Although officials insist that tourism remains robust in Acapulco, merchants say the months of carnage have scared away visitors. Mexicans, especially from Mexico City, make up a big share of visitors, and the rising death toll has prompted many to scratch Acapulco from their list.
“It’s very sad what is happening in Acapulco. The violence is unstoppable,” said Laura Caballero, president of an association of 400 merchants. She said 16 businesses closed in December, which is normally a busy month.
This week, after thousands of Mexican visitors returned home following the Christmas school vacation, the beach zone was serene. Sunbathers were sparse and many of the restaurants and ice-cream stands were without customers.
As in many Mexican resort towns, the tourists’ world rarely rubs elbows here with the real one.
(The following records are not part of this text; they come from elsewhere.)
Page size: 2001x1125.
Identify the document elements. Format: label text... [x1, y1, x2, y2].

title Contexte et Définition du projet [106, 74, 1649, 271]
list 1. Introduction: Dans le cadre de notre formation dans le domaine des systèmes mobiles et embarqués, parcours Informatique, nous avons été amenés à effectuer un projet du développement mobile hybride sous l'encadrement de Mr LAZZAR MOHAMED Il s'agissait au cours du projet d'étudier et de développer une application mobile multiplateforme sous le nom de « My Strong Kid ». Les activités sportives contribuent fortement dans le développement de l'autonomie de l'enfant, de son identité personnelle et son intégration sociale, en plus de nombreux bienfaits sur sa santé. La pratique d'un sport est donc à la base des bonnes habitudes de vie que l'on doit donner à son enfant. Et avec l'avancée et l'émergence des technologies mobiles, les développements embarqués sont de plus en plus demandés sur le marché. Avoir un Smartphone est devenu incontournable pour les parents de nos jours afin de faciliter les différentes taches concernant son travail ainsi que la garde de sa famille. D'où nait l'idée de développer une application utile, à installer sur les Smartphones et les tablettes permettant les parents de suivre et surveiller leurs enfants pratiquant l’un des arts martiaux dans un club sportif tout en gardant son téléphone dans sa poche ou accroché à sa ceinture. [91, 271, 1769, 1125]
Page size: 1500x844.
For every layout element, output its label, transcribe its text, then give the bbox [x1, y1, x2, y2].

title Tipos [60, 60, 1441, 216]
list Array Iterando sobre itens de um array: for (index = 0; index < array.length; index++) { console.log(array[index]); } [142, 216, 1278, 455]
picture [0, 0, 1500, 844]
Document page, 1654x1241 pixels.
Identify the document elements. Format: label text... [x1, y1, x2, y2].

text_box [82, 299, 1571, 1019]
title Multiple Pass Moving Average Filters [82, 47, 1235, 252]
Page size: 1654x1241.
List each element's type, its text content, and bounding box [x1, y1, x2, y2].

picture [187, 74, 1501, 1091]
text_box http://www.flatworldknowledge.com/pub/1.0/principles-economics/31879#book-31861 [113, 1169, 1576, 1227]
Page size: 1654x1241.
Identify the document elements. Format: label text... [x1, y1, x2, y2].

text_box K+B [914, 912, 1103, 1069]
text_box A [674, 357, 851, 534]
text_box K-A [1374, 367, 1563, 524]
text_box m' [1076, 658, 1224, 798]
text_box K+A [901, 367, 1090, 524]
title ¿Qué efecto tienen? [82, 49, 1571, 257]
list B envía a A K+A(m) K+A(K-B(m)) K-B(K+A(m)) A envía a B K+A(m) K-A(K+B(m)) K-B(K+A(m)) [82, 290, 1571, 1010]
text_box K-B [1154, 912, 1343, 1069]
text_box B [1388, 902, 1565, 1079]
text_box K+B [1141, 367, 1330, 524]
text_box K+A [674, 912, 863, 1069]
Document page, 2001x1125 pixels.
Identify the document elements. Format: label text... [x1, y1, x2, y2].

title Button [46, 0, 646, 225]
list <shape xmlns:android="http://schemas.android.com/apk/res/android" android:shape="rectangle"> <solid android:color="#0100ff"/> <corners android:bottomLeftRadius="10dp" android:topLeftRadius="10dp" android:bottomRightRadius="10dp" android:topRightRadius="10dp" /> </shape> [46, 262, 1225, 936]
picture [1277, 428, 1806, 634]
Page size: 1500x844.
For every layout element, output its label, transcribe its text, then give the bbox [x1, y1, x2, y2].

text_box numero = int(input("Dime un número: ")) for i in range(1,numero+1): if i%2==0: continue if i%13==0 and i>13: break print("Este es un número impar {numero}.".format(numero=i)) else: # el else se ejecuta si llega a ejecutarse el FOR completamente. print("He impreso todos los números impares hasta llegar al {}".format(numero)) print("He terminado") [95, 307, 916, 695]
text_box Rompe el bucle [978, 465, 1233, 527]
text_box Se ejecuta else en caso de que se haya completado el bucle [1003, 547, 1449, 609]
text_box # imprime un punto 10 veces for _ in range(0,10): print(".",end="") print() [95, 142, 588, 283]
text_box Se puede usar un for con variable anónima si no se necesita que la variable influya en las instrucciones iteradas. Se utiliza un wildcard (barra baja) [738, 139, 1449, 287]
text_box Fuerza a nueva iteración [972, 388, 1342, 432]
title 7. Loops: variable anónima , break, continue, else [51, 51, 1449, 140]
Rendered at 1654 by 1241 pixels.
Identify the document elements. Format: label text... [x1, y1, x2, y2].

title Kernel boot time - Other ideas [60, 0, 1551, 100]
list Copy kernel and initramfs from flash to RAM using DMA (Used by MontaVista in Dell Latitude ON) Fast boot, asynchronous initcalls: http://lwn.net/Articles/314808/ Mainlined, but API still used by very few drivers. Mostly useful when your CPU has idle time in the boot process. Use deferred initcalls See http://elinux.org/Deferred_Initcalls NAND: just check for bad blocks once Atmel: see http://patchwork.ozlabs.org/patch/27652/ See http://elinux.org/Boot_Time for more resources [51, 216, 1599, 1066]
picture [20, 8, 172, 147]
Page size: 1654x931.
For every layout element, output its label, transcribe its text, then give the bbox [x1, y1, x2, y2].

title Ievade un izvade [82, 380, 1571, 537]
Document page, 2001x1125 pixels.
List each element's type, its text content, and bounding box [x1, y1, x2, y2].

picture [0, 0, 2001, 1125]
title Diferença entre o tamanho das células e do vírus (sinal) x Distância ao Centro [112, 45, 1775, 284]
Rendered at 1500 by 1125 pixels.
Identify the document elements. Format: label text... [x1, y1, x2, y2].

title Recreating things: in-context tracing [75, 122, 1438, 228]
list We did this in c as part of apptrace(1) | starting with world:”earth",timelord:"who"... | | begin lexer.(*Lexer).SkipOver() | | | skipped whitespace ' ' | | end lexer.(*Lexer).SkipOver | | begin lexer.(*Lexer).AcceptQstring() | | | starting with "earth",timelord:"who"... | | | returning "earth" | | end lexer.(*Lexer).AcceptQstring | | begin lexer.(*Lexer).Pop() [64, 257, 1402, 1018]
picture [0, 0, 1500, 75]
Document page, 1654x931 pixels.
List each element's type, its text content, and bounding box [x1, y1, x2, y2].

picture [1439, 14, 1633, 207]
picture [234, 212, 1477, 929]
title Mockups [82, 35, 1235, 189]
The hotels cocoon guests behind a bunker-like barrier along Acapulco Bay.
But the truckloads of soldiers rolling past a backdrop of shining surf and a beachside bungee-jumping tower provided a reminder of what lay beyond the high-rises and clubs with names like Euphoria and Extazyz.
Foreign tourists lured by cheap prices said they felt safe — but were taking care not to venture far.
Duncan Gosnell and Michael Brown booked their trip from Toronto just before news broke of last weekend’s violence. “Both of us sat back in our chairs, thinking, ‘Did we do the right thing?’” said Gosnell, a 52-year-old insurance executive.
Three days into the trip, they were pretty sure the answer was yes. Gosnell said he felt “very comfortable.” The two were even planning their first night out.
“Seeing police officers with machine guns is a little unnerving,” Gosnell said. “But I’m from Canada.”
Not everyone was thrilled to be here.
Dennis Levin, a Seattle-area acupuncturist, was in town for a one-day layover during a bus trip that began in the southern state of Chiapas.
“When we started hearing about what was going on, we really tried to find a way around it altogether, but it was impractical,” Levin said. “We lost a little sleep over the idea.”
Humberto Lopez, a vendor whose sales are off by a third, said tourists had no reason to be afraid because the killing was among drug traffickers.
“It doesn’t have anything to do with ordinary people,” he said, standing in the entrance of an otherwise empty shop. “Nobody is going to come up and shoot you.”
Adolfo Santiago, the manager of the Los Flamingos, said a sustained promotional campaign was needed to help Acapulco survive the ugliness.
“It has to remain alive, very alive,” he said.
From a cliff, five young men kept up another Acapulco tradition, swan-diving into the surf, one after the other, from a heart-stopping height. As they bobbed to the surface, a small contingent of tourists was there to applaud.
Cecilia Sanchez of The Times’ Mexico City Bureau contributed to this report.